En janvier 1923, son père, qui doit aller se faire opérer, lui confie la clé de son coffre-fort. À son retour, il a dépensé les 70 000 francs qui y étaient conservés. Son père lui demandant une explication, il aurait répondu, selon le quotidien Le Matin : « Des comptes ? J'aimerais mieux te zigouiller ! » Utilisant un pistolet appartenant à son père, il lui tire dessus et le blesse légèrement. Arrêté, il est traduit devant la 14e chambre correctionnelle du tribunal de Paris. Mais, en avril, les juges estimant que les faits étaient trop graves, refusent de le juger et transfèrent son dossier à la cour d'assises de la Seine.

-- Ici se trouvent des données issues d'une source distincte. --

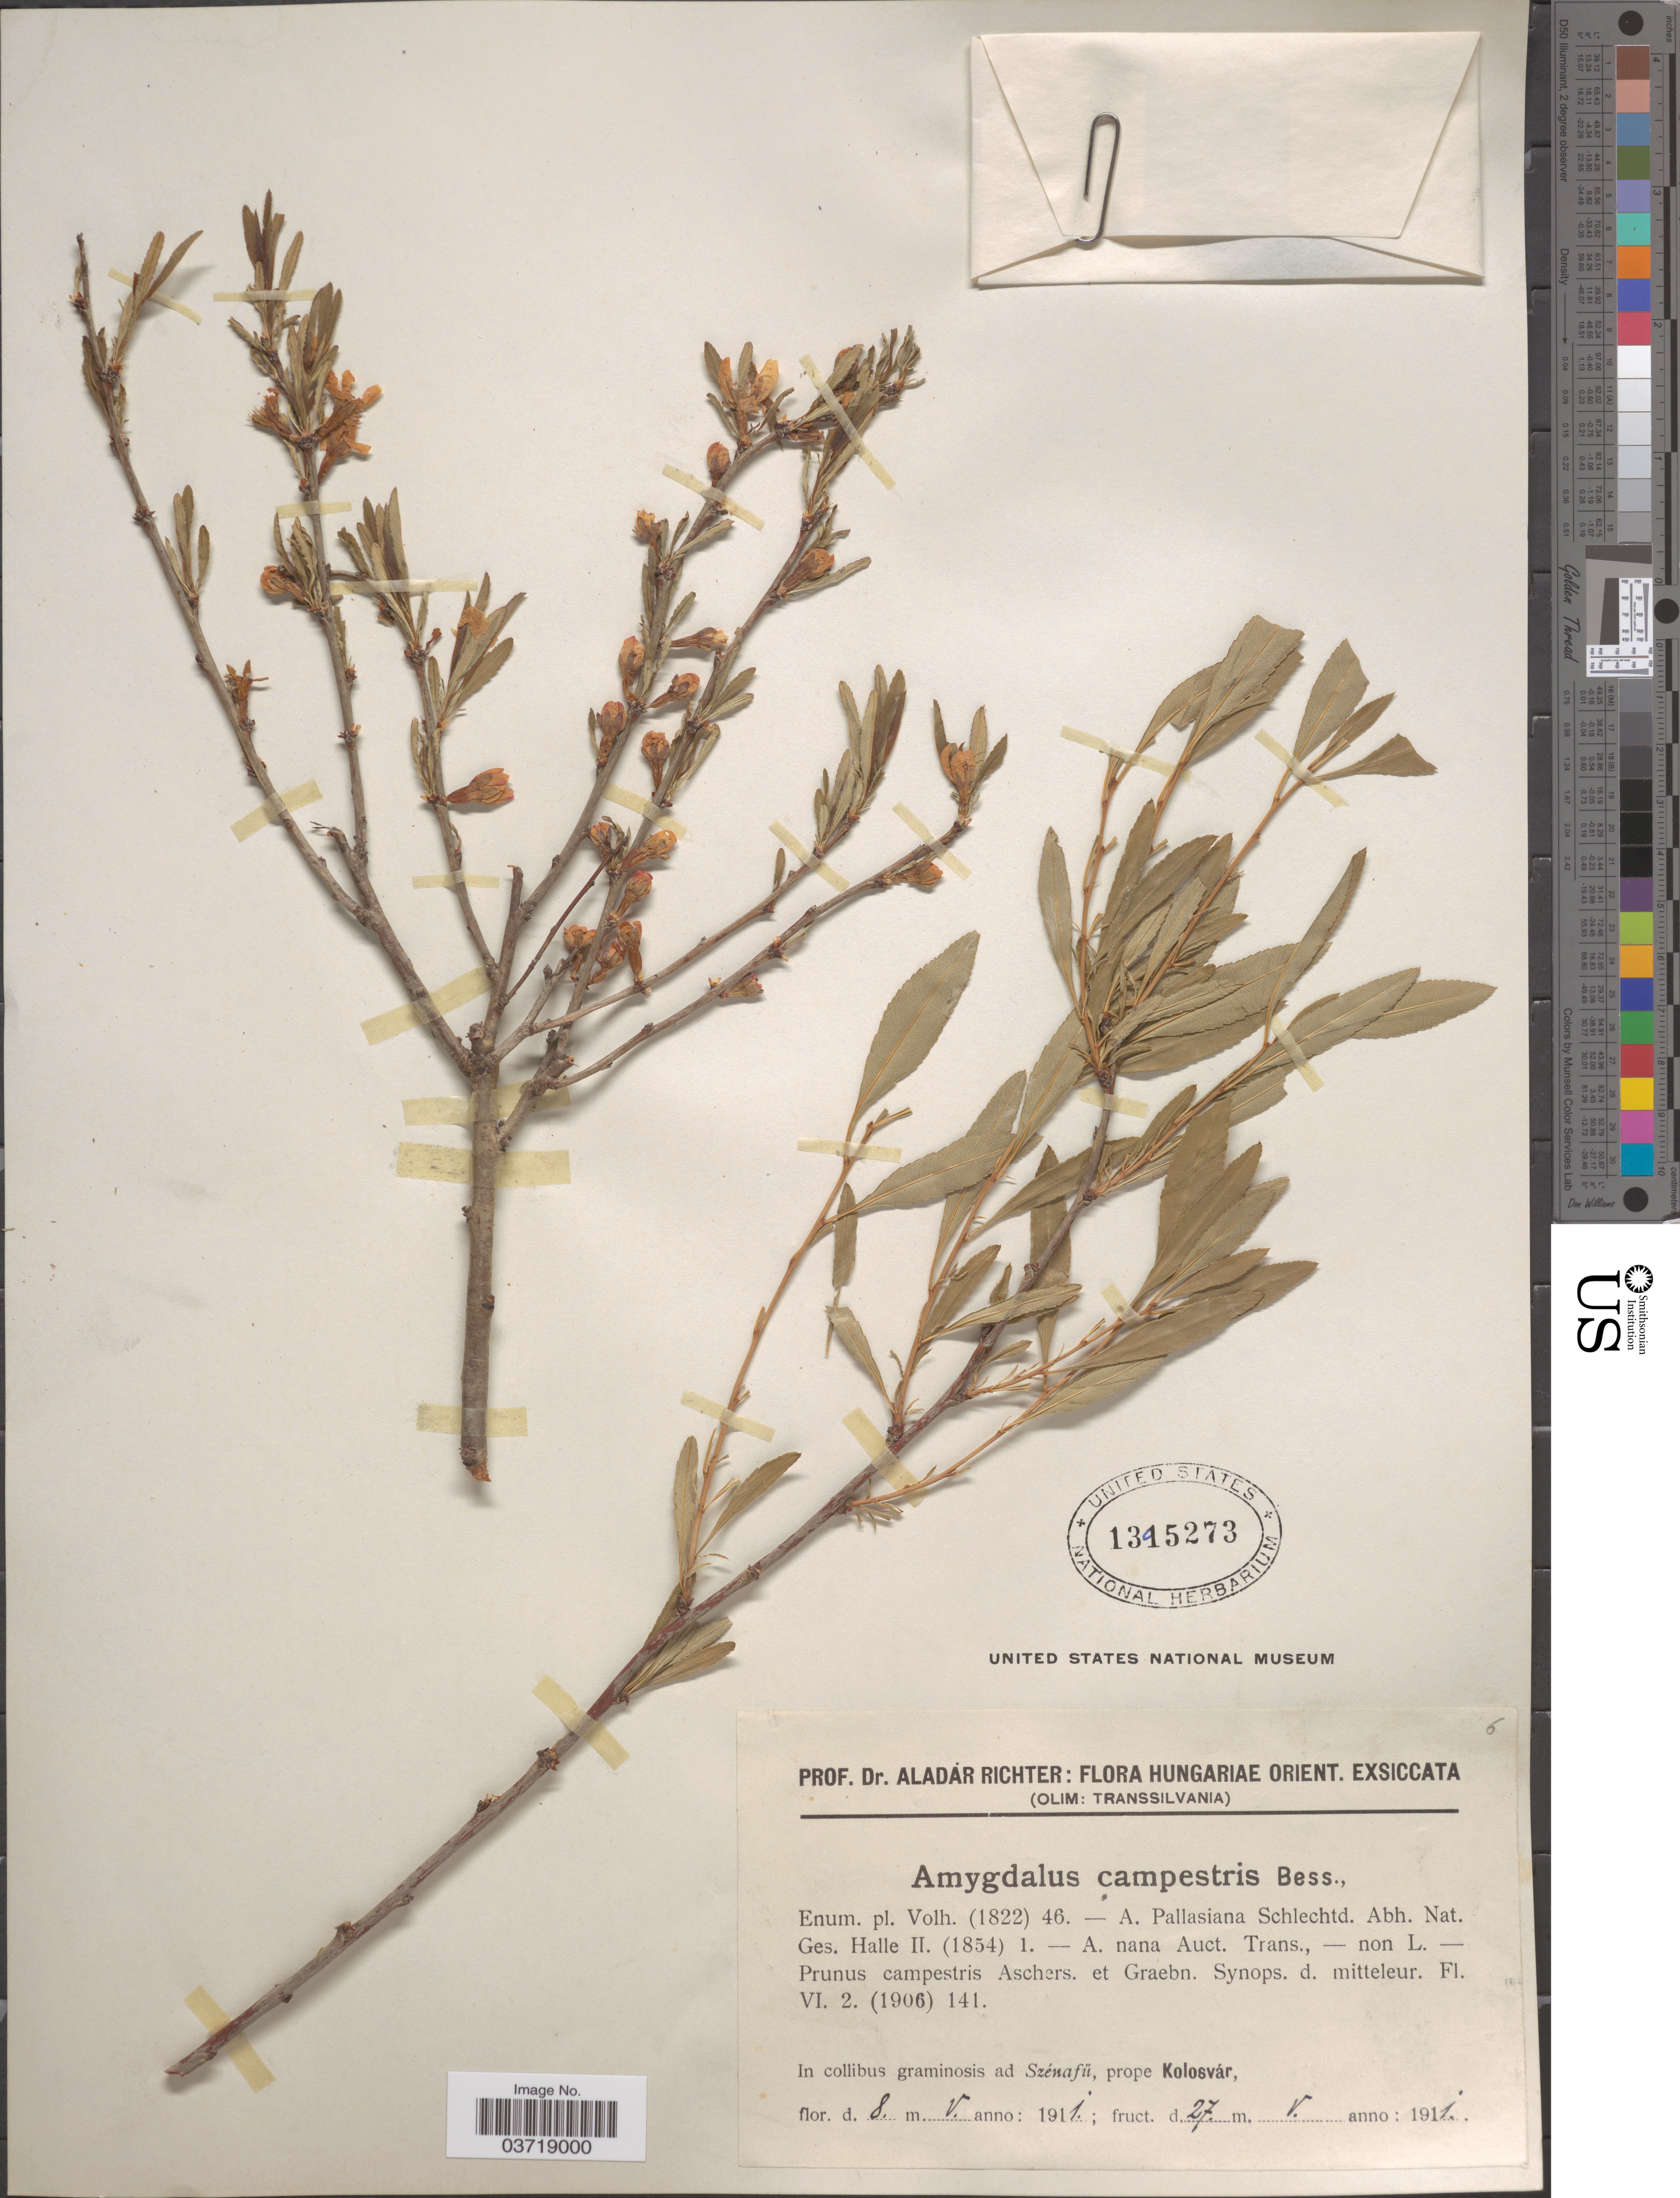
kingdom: Plantae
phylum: Tracheophyta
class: Magnoliopsida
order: Rosales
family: Rosaceae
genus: Prunus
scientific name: Prunus tenella var. campestris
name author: (Besser) Rehder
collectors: A. Richter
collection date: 1911-05-08/1911-05-27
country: Hungary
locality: In collibus graminosis ad Szénafü, prope Kolosvár.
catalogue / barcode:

Selon le quotidien Bonsoir, Abel Delort aurait dépensé l’argent paternel avec des « jeunes femmes aux mœurs ultralégères ». En septembre 1923, les jurés de la Seine condamnent Abel Delort à cinq ans de prison et mille francs d’amende. Dans une autre procédure, il est condamné, trois jours plus tard, à 15 jours de prison.

Après avoir purgé sa peine, Abel Delort revient vivre à Joinville où son père était mort en juillet 1924.

Il aura de nouveau affaire à la justice en août 1932, le tribunal correctionnel de la Seine le condamnant alors à six mois de prison pour port d’armes prohibé et violences volontaires à particulier.

Abel Delort meurt le 15 janvier 1935 à Armentières (Nord). Il était âgé de 45 ans.

Il est décoré, à titre posthume, de la Médaille interalliée en octobre 1935.